Key scientific concepts of review

Three critical factors regulate mitochondrial metabolism: mitochondrial metabolites, mitochondrial dynamics, and mitochondrial-derived vesicles (MDVs). Mitochondrial metabolites such as fumarate and succinate exacerbate OA pathogenesis by mediating mitochondrial dysfunction, whereas itaconate, α-ketoglutarate (α-KG), and fumarate derivatives confer protective effects. Imbalanced mitochondrial dynamics drive cartilage degradation through oxidative stress.
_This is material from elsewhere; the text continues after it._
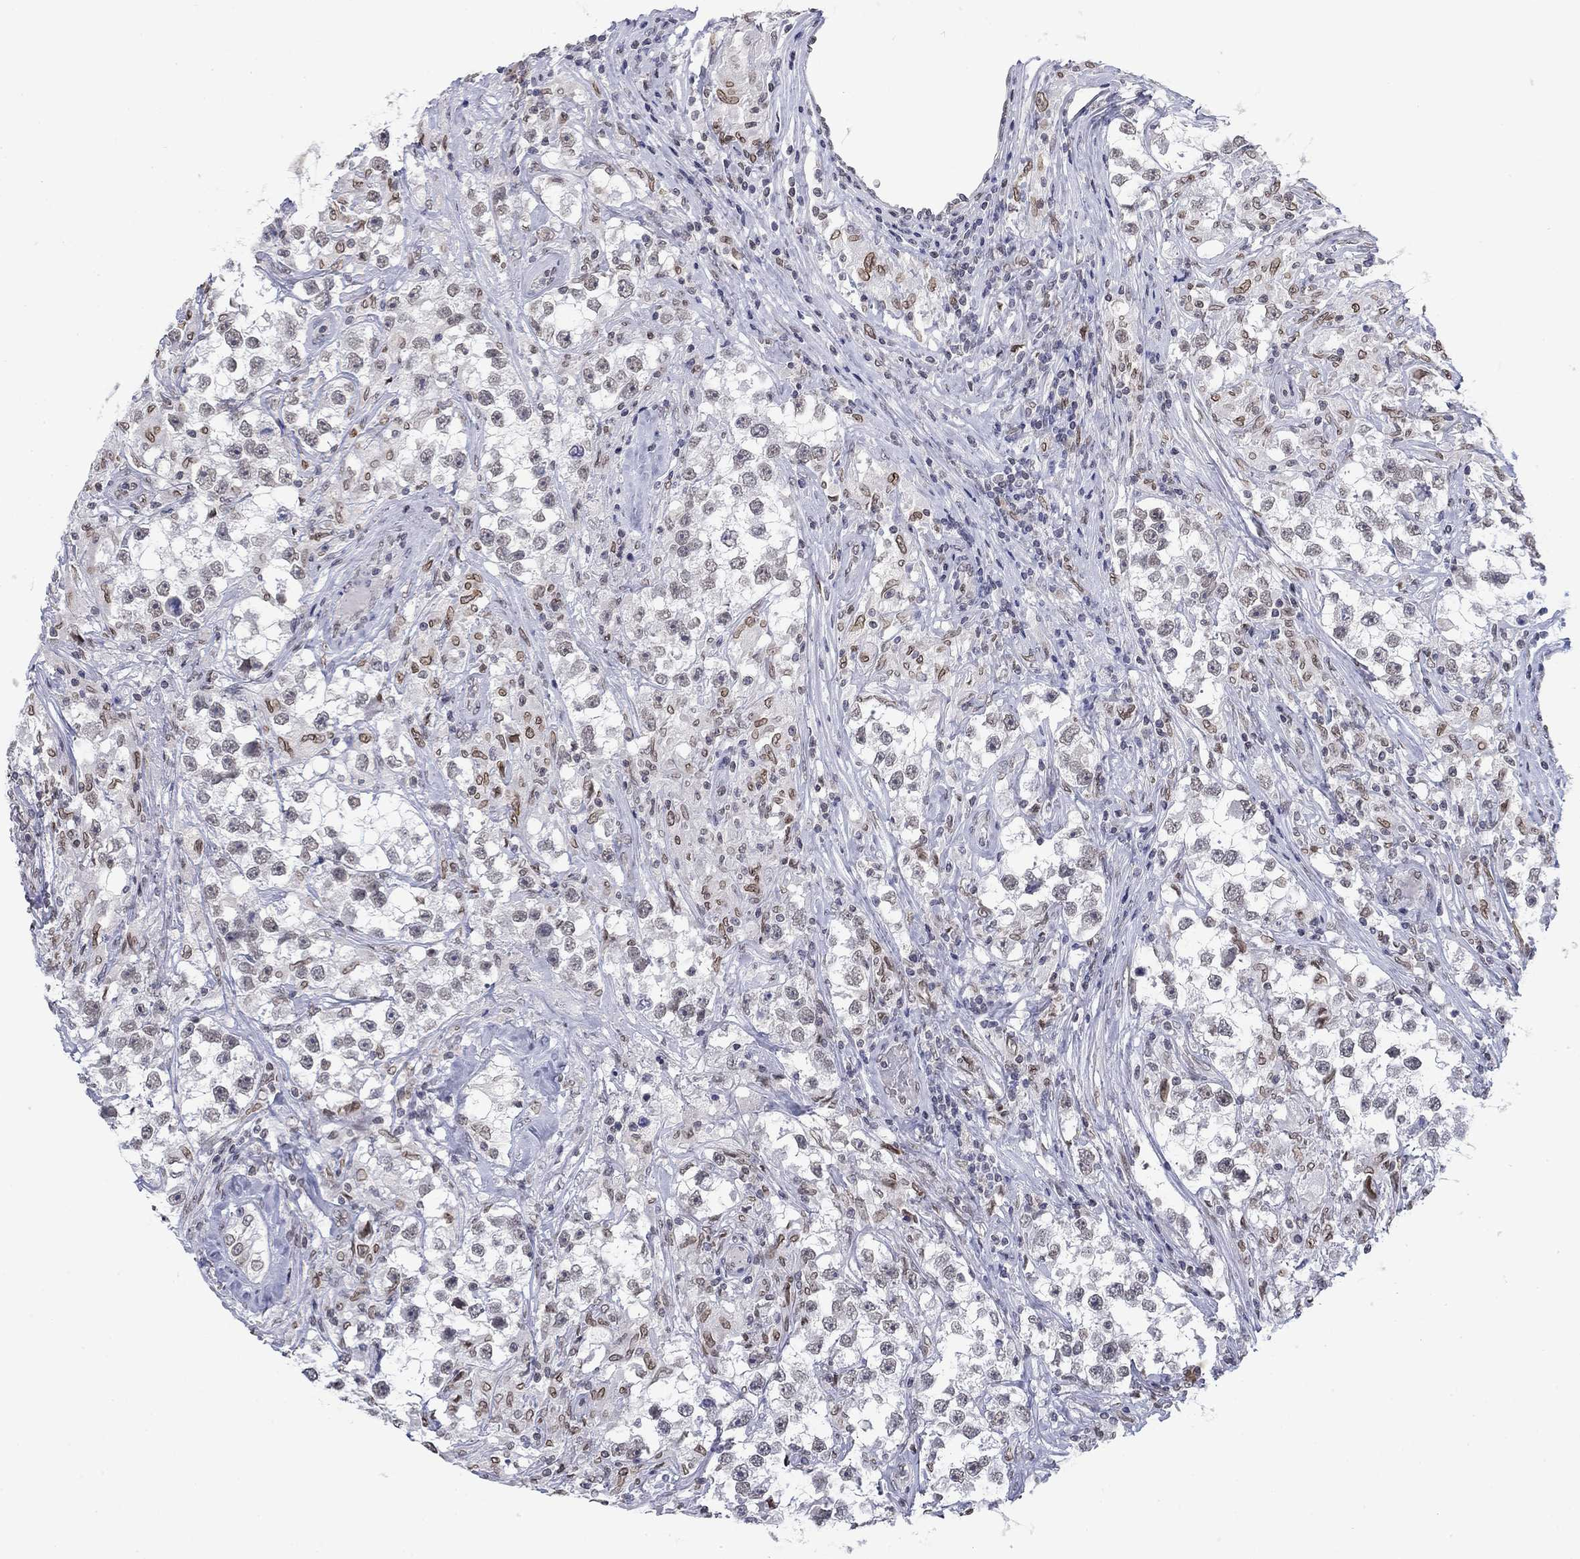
{"staining": {"intensity": "strong", "quantity": "<25%", "location": "cytoplasmic/membranous,nuclear"}, "tissue": "testis cancer", "cell_type": "Tumor cells", "image_type": "cancer", "snomed": [{"axis": "morphology", "description": "Seminoma, NOS"}, {"axis": "topography", "description": "Testis"}], "caption": "Immunohistochemistry of testis cancer (seminoma) reveals medium levels of strong cytoplasmic/membranous and nuclear expression in about <25% of tumor cells.", "gene": "TOR1AIP1", "patient": {"sex": "male", "age": 46}}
Inflammatory MDVs may accelerate OA by transferring mitochondrial damage-associated molecular patterns (mtDAMPs) into the extracellular space through mitochondrial-derived extracellular vesicles (mitoEVs). Given the interplay of mitochondrial metabolites, mitochondrial dynamics, and MDVs/mitoEVs, we propose that the metabolite-dynamics-MDVs-mitoEVs axis represents a pivotal mechanism driving OA progression and a potential target for mitochondrial-directed therapies.

Conclusion

Future efforts should prioritize advancing mitochondrial metabolic modulators and MSC-mitoEVs, with validation through synovial fluid biomarkers and support from crucial preclinical safety and delivery studies.